[Opening EXCERPT PROVIDED section]

Re: [HACKERS] advanced partition matching algorithm for partition-wise join

From: Ashutosh Bapat <ashutosh(dot)bapat(dot)oss(at)gmail(dot)com>
To: Etsuro Fujita <etsuro(dot)fujita(at)gmail(dot)com>
Cc: Mark Dilger <mark(dot)dilger(at)enterprisedb(dot)com>, amul sul <sulamul(at)gmail(dot)com>, Robert Haas <robertmhaas(at)gmail(dot)com>, Thomas Munro <thomas(dot)munro(at)gmail(dot)com>, Amit Langote <Langote_Amit_f8(at)lab(dot)ntt(dot)co(dot)jp>, Rajkumar Raghuwanshi <rajkumar(dot)raghuwanshi(at)enterprisedb(dot)com>, Etsuro Fujita <fujita(dot)etsuro(at)lab(dot)ntt(dot)co(dot)jp>, Dmitry Dolgov <9erthalion6(at)gmail(dot)com>, Antonin Houska <ah(at)cybertec(dot)at>, PostgreSQL-development <pgsql-hackers(at)postgresql(dot)org>, ashutosh(dot)bapat(at)2ndquadrant(dot)com
Subject: Re: [HACKERS] advanced partition matching algorithm for partition-wise join
Date: 2020-03-03 16:48:40
Message-ID: CAExHW5uZAzhNYj9hhgoKj1d3mqJZH6yGqvY=ecBFk9W=7zL9yA@mail.gmail.com
Views: Raw Message | Whole Thread | Download mbox | Resend email
Thread:
Lists: pgsql-hackers

Hi Fujita-san,
I reviewed the patch. Except for the logic of matching the pairs of
partitions from already merged partitions, I think the code changes are
good. But there are several places where it needs further changes to
comments. The attached patch has those. I have described some of them below.
+ * We can not perform partition-wise join if either of the joining
+ * relations is not partitioned.

We are consistently using partitionwise instead of partition-wise.

+ /*
+ * See if the partition bounds for inputs are exactly the same, in
+ * which case we don't need to work hard: partitions with the same
+ * partition indexes will form join pairs, and the join rel will have
+ * the same partition bounds as inputs; otherwise try to merge the
+ * partition bounds along with generating join pairs.

Phrase "joining relations" is better than "inputs", IMO. Updated in the
attached patch.

+ /*
+ * If the partition bounds for the join rel are not merged ones,
+ * inputs are guaranteed to have the same partition bounds, so
+ * partitions with the same partition indexes will form join pairs;
+ * else let get_matching_part_pairs() do the work.
+ */
+ if (joinrel->merged)
+ {

This condition in the comment is opposite to the condition being checked in
code, so looks confusing. BTW this comment is also repeated around line
1405.
See attached patch for correction.

+ /*
+ * If this segment of the join is empty, it means that this segment

"partition of the join" looks consistent with other usages than "segment of
the
join". Modified in the attached patch.

[Closing EXCERPT PROVIDED section]

◆ PARTS OF THE EXERCISE:
1 > In the patch review, which spelling does the reviewer say is used consistently in place of "partition-wise"?
2 > Output the lines of the records as a numbered list, starting at the line that has "left shoulder: (168, 101, 4)" and stopping after the line that has "right hip: (182, 210, -2)". Leave out any blank lines.

[Opening TASK INPUT section]

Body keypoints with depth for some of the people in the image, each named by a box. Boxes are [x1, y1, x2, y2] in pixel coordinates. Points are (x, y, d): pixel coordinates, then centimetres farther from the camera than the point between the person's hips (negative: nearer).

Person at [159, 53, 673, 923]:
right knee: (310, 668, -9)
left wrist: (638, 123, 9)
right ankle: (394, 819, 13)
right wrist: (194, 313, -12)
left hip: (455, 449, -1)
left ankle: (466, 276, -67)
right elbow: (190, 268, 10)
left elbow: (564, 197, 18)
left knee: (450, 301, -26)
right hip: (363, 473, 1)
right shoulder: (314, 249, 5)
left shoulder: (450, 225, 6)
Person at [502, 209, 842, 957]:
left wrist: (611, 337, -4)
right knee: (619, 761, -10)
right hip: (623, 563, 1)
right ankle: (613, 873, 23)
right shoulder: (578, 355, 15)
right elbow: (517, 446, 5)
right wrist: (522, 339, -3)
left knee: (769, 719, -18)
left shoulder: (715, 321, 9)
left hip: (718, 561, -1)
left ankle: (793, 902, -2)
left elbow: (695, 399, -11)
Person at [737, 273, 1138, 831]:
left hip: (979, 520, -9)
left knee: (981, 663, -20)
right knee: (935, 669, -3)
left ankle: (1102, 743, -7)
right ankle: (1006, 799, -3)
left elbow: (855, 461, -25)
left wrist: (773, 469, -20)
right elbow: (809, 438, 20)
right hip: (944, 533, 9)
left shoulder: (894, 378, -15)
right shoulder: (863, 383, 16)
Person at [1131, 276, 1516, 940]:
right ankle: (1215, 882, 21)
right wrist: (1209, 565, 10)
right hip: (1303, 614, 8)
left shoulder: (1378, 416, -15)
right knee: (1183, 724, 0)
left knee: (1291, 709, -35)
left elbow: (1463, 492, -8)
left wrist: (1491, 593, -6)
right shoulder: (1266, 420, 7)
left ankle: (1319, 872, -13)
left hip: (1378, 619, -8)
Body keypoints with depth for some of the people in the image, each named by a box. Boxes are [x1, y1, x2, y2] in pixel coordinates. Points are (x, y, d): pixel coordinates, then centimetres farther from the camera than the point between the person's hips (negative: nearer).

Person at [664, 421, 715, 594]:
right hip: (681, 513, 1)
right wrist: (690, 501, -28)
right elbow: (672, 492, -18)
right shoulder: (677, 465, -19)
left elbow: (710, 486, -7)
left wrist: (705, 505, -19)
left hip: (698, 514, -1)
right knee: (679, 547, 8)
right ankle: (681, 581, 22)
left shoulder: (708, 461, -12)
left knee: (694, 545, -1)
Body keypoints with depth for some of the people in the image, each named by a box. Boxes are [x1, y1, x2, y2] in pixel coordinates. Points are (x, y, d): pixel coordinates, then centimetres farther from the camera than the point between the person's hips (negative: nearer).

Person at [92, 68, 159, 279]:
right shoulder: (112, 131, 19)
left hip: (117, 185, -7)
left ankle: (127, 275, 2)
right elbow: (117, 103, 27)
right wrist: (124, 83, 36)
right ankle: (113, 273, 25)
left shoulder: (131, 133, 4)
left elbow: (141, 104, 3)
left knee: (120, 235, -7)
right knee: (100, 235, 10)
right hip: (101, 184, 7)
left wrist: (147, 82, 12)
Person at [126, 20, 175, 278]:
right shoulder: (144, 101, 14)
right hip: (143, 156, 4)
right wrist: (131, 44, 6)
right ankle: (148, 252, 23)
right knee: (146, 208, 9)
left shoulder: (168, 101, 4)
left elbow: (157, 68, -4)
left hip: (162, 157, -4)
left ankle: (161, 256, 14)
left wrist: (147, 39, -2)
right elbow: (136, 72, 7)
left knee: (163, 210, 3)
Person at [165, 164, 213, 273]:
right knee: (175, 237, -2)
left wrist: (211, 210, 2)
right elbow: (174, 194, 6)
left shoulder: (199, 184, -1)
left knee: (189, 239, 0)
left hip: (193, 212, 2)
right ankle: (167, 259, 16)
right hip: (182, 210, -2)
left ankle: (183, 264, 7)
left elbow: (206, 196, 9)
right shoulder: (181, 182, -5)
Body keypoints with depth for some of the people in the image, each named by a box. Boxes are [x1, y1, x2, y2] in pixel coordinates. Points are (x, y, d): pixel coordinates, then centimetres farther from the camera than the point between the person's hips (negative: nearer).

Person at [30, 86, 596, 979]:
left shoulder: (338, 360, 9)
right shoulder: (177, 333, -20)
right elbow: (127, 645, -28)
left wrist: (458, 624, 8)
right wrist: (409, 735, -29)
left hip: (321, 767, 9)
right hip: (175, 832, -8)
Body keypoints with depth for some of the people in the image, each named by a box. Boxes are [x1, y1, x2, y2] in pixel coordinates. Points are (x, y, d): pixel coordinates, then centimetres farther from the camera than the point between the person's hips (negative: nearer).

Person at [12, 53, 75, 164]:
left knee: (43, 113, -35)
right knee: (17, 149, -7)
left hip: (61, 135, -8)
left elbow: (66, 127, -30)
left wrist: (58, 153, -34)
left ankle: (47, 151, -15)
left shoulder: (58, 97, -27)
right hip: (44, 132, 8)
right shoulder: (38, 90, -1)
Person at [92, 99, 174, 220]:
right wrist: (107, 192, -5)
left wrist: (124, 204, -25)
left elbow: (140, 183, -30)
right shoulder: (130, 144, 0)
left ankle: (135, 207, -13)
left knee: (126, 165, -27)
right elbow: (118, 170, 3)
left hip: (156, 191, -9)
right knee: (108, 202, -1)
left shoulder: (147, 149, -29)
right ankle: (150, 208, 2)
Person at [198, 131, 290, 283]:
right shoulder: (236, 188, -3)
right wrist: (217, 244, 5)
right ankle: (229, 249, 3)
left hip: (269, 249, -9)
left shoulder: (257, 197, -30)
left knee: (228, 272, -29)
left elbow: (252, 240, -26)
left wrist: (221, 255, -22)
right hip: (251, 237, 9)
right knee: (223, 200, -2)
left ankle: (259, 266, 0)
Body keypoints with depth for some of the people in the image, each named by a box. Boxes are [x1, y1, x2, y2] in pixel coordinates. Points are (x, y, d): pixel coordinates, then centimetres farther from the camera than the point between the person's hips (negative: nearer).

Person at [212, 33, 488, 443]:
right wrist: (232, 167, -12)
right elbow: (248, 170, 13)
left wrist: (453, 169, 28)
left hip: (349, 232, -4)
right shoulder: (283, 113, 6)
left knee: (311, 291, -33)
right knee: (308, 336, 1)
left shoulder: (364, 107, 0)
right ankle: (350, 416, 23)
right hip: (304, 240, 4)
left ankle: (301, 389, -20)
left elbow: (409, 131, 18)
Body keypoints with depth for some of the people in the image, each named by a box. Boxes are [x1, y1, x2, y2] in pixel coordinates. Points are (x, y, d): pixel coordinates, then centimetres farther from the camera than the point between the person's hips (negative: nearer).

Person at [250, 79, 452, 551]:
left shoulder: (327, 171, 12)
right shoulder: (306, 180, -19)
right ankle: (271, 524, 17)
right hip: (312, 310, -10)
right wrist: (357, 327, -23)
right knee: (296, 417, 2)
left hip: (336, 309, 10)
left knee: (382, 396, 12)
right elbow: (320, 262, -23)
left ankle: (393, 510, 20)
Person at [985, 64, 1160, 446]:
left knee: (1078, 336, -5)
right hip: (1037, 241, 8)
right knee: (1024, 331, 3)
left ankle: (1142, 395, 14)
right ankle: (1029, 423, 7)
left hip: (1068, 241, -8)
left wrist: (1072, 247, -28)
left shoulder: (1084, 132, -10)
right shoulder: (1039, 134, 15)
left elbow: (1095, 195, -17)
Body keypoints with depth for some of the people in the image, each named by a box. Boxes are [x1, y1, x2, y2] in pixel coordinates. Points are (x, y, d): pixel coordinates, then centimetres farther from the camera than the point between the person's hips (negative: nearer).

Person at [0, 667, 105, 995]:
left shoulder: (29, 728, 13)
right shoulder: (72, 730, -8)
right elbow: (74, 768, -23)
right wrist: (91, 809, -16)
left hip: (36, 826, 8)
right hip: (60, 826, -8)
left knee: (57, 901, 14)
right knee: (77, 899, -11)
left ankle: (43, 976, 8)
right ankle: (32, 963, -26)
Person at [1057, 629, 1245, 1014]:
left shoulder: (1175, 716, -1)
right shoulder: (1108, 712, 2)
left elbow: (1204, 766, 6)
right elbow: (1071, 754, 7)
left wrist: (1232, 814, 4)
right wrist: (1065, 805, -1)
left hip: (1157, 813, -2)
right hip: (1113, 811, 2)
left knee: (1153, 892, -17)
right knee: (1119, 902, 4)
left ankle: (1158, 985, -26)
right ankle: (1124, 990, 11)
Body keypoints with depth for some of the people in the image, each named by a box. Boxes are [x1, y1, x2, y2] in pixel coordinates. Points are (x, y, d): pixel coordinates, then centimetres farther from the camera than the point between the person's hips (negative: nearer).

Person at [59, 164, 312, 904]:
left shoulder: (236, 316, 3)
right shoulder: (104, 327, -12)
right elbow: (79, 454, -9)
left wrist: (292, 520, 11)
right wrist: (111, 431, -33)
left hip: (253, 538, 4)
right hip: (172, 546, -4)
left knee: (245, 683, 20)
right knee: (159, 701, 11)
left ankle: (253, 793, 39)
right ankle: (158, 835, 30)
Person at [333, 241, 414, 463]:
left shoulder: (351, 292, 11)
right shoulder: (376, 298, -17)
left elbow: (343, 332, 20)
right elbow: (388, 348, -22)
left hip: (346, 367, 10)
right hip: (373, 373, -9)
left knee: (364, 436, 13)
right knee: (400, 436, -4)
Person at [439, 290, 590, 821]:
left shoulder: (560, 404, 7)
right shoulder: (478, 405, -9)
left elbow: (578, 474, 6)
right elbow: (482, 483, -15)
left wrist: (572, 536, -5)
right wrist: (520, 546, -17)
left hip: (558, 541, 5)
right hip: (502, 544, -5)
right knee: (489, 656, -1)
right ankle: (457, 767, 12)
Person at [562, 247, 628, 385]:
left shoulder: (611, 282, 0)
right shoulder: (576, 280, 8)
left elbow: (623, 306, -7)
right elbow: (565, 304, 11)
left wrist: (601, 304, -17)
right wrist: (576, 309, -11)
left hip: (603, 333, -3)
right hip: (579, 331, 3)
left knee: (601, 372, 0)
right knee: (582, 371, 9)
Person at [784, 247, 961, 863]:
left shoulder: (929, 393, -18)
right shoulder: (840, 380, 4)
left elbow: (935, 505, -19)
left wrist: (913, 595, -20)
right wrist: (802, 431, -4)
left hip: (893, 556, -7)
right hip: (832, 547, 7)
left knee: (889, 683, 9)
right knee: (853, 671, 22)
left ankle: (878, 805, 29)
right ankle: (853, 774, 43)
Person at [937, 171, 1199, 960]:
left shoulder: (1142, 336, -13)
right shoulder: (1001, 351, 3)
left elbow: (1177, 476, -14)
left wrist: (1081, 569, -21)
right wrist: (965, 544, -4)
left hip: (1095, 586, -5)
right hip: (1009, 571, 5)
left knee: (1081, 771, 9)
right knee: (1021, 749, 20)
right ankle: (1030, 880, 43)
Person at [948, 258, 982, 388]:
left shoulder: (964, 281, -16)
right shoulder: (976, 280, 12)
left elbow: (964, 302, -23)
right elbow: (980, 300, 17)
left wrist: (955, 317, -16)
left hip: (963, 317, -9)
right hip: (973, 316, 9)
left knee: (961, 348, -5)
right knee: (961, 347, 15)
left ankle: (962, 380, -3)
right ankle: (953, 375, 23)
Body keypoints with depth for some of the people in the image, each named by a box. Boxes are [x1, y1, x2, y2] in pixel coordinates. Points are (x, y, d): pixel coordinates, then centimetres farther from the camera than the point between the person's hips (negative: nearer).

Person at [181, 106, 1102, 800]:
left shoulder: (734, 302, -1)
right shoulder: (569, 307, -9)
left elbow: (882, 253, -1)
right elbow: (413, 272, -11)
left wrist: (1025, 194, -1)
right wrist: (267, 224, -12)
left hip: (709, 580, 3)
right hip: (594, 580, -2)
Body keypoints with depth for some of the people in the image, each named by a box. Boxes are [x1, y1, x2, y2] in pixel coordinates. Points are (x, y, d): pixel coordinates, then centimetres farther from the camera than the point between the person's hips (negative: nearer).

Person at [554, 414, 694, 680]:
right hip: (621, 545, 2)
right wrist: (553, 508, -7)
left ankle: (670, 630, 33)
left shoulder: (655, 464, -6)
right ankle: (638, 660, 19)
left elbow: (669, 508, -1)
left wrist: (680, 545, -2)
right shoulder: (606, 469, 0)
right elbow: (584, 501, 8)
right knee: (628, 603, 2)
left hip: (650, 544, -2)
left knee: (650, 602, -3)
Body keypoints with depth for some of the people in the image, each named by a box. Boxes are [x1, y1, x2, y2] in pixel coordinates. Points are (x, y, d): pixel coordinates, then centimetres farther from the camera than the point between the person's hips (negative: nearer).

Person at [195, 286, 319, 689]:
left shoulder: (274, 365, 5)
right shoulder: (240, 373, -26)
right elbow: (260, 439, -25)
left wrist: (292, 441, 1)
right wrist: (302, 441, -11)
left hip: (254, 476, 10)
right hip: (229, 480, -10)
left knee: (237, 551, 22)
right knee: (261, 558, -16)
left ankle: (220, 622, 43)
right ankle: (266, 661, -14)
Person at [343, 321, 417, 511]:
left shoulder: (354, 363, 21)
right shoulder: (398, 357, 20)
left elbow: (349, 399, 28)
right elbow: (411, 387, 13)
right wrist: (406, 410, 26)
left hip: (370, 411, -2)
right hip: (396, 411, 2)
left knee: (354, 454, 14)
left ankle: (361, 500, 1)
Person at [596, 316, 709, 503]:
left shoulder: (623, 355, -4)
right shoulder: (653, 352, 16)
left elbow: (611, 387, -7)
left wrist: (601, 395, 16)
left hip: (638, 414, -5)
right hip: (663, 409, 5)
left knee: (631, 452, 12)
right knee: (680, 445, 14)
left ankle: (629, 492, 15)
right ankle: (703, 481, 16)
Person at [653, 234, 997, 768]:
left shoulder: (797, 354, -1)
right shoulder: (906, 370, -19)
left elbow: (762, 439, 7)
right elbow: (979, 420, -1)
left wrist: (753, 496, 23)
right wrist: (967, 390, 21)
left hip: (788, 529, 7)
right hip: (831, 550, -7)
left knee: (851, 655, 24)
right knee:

[Closing TASK INPUT section]

◆ ANSWERS TO THE TASKS:
1 > partitionwise

2 >
1. left shoulder: (168, 101, 4)
2. left elbow: (157, 68, -4)
3. left hip: (162, 157, -4)
4. left ankle: (161, 256, 14)
5. left wrist: (147, 39, -2)
6. right elbow: (136, 72, 7)
7. left knee: (163, 210, 3)
8. Person at [165, 164, 213, 273]:
9. right knee: (175, 237, -2)
10. left wrist: (211, 210, 2)
11. right elbow: (174, 194, 6)
12. left shoulder: (199, 184, -1)
13. left knee: (189, 239, 0)
14. left hip: (193, 212, 2)
15. right ankle: (167, 259, 16)
16. right hip: (182, 210, -2)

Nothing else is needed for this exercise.